Write out, from the entries below, exactly the lines that run between the lines holding "air purifier: present [106,125,161,227]" and "framed print: none [369,138,471,207]", inclusive, and stop there.

----- RECORD SET

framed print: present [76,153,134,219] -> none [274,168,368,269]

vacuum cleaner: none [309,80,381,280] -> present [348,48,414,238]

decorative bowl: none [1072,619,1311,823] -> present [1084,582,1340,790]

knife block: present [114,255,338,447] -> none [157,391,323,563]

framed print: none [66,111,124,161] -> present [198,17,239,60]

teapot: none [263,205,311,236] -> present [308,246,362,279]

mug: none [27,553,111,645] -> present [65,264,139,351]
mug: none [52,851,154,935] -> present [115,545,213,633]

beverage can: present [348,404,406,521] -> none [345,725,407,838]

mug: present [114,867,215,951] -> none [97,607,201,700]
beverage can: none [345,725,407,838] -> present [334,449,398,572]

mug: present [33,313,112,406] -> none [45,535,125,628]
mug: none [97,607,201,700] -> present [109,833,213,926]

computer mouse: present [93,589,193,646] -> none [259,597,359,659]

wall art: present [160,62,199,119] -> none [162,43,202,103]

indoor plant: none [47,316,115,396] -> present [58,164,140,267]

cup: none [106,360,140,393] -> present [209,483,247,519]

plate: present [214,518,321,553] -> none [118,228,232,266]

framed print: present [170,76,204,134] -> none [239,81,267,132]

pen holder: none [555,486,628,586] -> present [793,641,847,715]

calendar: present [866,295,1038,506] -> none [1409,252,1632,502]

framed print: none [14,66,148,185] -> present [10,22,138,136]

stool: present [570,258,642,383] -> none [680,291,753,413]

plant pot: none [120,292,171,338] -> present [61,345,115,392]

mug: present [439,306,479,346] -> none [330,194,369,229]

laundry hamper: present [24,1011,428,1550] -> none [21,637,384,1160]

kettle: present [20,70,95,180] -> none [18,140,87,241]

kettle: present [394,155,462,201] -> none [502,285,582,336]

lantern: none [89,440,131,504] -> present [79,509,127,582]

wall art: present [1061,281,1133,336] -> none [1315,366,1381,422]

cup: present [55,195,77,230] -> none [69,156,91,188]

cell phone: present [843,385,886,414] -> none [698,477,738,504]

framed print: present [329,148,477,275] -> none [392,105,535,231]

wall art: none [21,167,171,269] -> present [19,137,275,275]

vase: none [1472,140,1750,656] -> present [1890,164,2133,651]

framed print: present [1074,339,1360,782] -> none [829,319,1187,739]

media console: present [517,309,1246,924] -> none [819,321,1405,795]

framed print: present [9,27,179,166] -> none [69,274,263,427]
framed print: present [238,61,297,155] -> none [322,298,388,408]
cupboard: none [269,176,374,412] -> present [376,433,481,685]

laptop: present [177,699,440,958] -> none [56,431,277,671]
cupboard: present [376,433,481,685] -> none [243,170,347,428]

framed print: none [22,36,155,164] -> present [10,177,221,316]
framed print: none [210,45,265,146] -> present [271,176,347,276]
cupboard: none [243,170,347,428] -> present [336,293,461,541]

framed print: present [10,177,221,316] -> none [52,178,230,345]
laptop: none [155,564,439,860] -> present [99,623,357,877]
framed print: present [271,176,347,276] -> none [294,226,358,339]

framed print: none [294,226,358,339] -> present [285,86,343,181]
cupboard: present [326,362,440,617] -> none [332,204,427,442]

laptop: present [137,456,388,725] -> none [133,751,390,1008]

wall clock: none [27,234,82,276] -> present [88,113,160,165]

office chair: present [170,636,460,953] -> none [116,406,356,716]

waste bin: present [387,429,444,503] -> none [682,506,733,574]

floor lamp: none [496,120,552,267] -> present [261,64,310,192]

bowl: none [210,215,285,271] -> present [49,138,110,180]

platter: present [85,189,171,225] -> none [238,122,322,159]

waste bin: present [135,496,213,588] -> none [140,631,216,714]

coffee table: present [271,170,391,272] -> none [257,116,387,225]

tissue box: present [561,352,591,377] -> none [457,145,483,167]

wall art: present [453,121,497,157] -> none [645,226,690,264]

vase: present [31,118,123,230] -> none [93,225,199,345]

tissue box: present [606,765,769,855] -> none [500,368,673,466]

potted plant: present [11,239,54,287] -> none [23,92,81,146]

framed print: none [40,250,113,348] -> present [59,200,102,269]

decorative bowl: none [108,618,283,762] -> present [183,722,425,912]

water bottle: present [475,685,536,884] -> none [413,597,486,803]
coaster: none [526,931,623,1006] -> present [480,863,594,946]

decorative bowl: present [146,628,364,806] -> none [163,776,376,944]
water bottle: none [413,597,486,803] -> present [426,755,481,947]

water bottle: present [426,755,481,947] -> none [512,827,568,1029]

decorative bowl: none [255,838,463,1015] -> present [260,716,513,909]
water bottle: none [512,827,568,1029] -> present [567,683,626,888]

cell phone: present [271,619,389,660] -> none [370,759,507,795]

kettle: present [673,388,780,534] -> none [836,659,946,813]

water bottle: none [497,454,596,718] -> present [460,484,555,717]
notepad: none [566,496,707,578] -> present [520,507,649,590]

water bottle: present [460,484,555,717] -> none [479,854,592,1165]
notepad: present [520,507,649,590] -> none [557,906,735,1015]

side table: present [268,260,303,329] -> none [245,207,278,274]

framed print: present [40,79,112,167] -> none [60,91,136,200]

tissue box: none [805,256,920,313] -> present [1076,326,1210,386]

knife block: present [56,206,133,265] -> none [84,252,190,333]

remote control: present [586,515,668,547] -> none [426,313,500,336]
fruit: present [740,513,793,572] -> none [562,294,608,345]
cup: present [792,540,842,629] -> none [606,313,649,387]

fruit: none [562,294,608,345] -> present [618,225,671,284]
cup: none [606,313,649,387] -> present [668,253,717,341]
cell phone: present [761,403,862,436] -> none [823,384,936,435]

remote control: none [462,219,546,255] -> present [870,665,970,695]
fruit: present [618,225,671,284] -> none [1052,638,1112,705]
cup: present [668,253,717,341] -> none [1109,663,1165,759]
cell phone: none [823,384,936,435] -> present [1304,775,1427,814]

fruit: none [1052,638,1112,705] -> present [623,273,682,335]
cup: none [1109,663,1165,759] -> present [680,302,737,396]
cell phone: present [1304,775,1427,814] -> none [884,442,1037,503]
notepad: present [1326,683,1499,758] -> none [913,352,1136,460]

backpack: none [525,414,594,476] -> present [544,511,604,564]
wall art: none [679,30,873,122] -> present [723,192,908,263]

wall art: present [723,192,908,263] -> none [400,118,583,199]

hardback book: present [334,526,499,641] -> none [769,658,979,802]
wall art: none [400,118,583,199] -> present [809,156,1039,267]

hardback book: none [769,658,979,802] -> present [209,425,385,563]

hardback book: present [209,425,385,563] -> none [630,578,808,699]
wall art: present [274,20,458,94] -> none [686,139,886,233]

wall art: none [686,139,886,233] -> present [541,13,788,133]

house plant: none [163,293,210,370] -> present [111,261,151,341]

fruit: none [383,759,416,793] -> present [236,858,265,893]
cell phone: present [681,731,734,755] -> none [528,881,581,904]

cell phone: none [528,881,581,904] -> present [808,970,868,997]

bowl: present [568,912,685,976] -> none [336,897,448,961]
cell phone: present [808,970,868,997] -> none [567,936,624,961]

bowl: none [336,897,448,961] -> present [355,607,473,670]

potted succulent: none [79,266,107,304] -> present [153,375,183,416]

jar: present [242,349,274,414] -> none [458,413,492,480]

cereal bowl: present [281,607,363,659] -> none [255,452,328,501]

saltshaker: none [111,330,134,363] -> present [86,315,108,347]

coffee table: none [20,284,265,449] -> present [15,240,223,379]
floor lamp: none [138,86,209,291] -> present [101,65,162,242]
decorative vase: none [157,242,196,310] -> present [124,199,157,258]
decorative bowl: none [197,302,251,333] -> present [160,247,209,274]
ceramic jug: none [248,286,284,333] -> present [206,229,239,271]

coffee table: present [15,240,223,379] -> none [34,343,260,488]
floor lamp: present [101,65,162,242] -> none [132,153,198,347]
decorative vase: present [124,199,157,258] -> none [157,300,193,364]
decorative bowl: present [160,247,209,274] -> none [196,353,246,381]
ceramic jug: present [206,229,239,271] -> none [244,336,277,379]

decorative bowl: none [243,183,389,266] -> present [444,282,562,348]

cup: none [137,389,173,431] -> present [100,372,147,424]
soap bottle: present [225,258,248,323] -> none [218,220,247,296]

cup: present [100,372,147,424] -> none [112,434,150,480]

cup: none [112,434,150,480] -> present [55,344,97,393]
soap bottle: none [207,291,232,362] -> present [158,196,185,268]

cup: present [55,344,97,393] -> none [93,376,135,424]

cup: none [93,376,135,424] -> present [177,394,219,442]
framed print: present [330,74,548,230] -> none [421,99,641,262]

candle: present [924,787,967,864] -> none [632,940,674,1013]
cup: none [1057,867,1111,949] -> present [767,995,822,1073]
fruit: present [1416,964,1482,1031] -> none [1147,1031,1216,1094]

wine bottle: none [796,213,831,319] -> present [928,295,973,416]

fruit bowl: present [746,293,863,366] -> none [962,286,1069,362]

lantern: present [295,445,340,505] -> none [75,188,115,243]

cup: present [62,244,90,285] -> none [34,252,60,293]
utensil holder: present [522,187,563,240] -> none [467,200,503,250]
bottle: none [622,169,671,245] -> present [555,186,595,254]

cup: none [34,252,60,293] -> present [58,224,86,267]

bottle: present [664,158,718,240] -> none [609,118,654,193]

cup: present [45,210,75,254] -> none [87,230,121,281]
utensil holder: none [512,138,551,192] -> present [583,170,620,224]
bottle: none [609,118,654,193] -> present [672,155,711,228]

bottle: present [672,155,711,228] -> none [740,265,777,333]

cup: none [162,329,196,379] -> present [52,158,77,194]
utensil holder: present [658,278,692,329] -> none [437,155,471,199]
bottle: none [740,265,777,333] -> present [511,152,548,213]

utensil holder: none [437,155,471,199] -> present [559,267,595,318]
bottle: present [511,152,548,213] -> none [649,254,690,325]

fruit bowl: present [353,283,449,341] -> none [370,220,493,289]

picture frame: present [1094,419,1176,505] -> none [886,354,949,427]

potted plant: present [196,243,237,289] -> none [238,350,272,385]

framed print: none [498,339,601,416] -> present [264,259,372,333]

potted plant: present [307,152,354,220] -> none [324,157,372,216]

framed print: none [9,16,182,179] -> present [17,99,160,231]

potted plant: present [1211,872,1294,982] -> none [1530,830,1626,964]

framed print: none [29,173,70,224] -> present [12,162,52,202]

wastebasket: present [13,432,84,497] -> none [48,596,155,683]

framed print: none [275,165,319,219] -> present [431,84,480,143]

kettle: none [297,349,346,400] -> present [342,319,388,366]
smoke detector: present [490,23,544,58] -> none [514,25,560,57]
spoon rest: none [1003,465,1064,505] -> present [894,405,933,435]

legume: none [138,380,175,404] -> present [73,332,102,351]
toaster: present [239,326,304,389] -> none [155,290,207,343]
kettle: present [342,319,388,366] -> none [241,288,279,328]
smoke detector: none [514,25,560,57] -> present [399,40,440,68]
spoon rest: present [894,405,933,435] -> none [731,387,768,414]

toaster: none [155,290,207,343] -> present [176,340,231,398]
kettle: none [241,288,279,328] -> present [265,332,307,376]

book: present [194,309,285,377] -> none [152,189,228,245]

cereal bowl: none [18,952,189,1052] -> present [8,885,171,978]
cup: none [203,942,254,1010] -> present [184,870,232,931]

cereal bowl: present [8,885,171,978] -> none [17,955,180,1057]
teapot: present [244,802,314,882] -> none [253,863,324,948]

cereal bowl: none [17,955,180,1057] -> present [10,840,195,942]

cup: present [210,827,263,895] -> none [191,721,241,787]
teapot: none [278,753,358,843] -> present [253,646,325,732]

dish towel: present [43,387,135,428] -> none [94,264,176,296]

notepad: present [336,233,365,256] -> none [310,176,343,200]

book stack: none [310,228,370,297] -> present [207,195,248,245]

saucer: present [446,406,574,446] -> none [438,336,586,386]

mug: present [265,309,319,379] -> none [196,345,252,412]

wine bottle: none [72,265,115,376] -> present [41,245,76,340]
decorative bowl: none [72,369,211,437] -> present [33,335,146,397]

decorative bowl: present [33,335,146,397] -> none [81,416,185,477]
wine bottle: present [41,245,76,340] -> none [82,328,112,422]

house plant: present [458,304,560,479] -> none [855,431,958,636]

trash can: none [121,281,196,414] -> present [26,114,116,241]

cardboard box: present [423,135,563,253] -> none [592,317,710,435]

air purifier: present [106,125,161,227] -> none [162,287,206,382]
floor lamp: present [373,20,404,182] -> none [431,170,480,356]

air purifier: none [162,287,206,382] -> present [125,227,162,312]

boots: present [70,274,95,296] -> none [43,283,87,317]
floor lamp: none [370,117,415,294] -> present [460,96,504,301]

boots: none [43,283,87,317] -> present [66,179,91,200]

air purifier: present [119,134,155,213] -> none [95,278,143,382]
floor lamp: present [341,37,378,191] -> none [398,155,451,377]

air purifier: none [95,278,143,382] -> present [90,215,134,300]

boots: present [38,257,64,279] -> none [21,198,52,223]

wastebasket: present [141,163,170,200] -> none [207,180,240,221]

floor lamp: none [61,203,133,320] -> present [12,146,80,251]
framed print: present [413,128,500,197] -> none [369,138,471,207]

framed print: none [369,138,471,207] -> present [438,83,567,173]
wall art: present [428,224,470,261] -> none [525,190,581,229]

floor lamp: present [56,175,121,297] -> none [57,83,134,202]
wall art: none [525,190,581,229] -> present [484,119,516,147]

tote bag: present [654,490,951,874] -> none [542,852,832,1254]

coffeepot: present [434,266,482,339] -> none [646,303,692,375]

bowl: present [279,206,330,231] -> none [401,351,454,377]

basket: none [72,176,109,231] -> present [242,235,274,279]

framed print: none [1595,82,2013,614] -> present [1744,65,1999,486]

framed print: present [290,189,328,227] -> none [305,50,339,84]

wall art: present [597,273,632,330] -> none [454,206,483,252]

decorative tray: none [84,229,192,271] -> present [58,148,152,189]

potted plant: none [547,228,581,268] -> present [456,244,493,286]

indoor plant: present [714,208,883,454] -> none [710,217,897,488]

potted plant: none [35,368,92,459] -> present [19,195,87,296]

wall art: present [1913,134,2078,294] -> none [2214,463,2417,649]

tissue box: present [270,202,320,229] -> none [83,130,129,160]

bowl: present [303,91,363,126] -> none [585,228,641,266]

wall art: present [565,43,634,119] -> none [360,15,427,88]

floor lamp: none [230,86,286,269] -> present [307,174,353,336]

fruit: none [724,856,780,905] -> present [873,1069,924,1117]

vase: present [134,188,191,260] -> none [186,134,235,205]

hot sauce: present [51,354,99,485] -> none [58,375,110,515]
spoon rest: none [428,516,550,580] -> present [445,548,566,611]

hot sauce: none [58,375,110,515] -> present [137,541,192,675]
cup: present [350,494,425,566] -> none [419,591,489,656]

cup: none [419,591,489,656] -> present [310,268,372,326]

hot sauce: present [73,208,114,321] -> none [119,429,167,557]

----------

(ANSWER TO THIS PROBLEM):
air purifier: present [106,125,161,227] -> none [162,287,206,382]
floor lamp: present [373,20,404,182] -> none [431,170,480,356]

air purifier: none [162,287,206,382] -> present [125,227,162,312]

boots: present [70,274,95,296] -> none [43,283,87,317]
floor lamp: none [370,117,415,294] -> present [460,96,504,301]

boots: none [43,283,87,317] -> present [66,179,91,200]

air purifier: present [119,134,155,213] -> none [95,278,143,382]
floor lamp: present [341,37,378,191] -> none [398,155,451,377]

air purifier: none [95,278,143,382] -> present [90,215,134,300]

boots: present [38,257,64,279] -> none [21,198,52,223]

wastebasket: present [141,163,170,200] -> none [207,180,240,221]

floor lamp: none [61,203,133,320] -> present [12,146,80,251]
framed print: present [413,128,500,197] -> none [369,138,471,207]

framed print: none [369,138,471,207] -> present [438,83,567,173]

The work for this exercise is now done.